London and the South East have only see a “marginal” improvement, with these areas still facing a “challenging” time, the Petrol Retailers Association (PRA) said.
The organisation said its survey of a quarter of all independent petrol stations in Great Britain on Monday morning showed that around a fifth of these sites around London and the South East remained without fuel.
When it comes to the rest of the country that figure was 8%, said the PRA, adding that 86% of sites surveyed have both petrol and diesel available.
The association represents independent forecourts across the UK and works with around 80% of all motorway services areas.
Gordon Balmer, executive director of the PRA, said it is “grateful” that the Government has brought in military drivers to make deliveries but called for more action to address “the needs of disproportionately affected areas”.
He said: “Today’s figures show the situation is still challenging around London and the South East despite a marginal improvement: 62% of the sites surveyed have both grades of fuel (petrol and diesel) available, 18% have only one grade and 20% are dry.
“Across the rest of the country, however, there has been a marked improvement since yesterday with 86% of sites having both grades of fuel thanks to steady deliveries and stabilising demand, 6% having only one grade and 8% being dry.
“We are grateful for the support lent by the Government through their provision of military drivers, although further action must be taken to address the needs of disproportionately affected areas”.
Members of the armed forces arrived at the Buncefield oil depot in Hemel Hempstead on Monday to help deliver fuel, with soldiers – in uniform and wearing face masks – seen walking near the gates to the Hertfordshire Oil Storage Terminal.
It is understood almost 200 military personnel were due to be deployed from Monday, including 100 drivers.
By the end of this week it is expected that 150 crews will be delivering fuel across the UK.

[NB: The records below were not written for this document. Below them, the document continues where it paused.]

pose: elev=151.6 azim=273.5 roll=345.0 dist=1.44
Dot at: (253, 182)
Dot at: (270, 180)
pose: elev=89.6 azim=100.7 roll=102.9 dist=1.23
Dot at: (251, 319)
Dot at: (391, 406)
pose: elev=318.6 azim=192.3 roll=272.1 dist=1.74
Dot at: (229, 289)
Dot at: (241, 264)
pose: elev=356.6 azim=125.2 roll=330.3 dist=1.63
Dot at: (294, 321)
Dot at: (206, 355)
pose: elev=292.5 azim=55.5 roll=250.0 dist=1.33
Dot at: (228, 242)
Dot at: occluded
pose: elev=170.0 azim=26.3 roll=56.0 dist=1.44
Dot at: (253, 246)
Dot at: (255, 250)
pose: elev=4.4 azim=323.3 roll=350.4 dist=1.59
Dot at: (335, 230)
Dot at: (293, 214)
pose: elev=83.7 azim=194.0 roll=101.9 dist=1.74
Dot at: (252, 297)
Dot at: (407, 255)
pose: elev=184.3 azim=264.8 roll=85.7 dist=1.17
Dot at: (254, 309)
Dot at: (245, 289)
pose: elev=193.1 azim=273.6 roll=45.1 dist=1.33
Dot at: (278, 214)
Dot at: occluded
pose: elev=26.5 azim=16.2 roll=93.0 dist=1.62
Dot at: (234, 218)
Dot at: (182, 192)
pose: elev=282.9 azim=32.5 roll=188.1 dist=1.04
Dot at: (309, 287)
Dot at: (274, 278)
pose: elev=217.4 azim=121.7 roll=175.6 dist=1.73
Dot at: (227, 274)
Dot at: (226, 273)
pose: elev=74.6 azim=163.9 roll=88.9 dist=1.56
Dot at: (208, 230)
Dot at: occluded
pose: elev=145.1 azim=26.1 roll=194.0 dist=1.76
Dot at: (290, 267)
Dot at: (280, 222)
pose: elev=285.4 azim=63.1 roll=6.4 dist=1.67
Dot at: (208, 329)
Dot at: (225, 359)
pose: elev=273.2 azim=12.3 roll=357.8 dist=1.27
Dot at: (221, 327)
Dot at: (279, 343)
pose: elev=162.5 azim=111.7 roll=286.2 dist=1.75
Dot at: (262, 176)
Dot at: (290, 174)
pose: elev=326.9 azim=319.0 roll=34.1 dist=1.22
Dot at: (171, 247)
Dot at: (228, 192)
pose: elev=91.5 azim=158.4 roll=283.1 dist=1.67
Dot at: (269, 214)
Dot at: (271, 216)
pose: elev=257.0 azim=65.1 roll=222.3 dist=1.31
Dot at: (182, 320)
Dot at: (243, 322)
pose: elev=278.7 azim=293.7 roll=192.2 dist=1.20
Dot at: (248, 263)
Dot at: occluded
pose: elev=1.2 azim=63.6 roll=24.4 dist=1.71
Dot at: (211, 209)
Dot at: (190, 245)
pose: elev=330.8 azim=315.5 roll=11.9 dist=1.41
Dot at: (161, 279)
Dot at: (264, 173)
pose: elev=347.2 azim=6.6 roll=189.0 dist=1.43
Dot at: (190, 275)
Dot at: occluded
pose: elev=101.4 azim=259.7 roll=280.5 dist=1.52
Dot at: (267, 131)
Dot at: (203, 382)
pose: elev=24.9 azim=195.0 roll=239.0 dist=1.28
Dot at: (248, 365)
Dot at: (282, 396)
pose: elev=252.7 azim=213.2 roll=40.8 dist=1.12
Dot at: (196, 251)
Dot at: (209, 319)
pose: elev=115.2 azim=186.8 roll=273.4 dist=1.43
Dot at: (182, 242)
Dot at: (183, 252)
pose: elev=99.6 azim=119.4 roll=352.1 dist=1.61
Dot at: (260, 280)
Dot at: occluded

The majority of the first tranche of military personnel are being deployed to terminals that service London and the South East, targeting the areas most in need of support.
Payments for military support are understood to be commercially sensitive.
In a further sign of an improving situation, forecourt operator EG Group announced on Monday that it would remove the £30 cap on fuel sales.
A spokesperson said: “Following a significant improvement in fuel availability at our sites, with customer purchasing behaviour returning to normal levels in the majority of locations, we are pleased to confirm that we can now remove the £30 cap on buying fuel.”
They added that there remains “some challenges, primarily in our locations in the South and the South East, but following the actions from the Government to secure additional drivers from the military this week, we expect availability issues easing in the coming days.”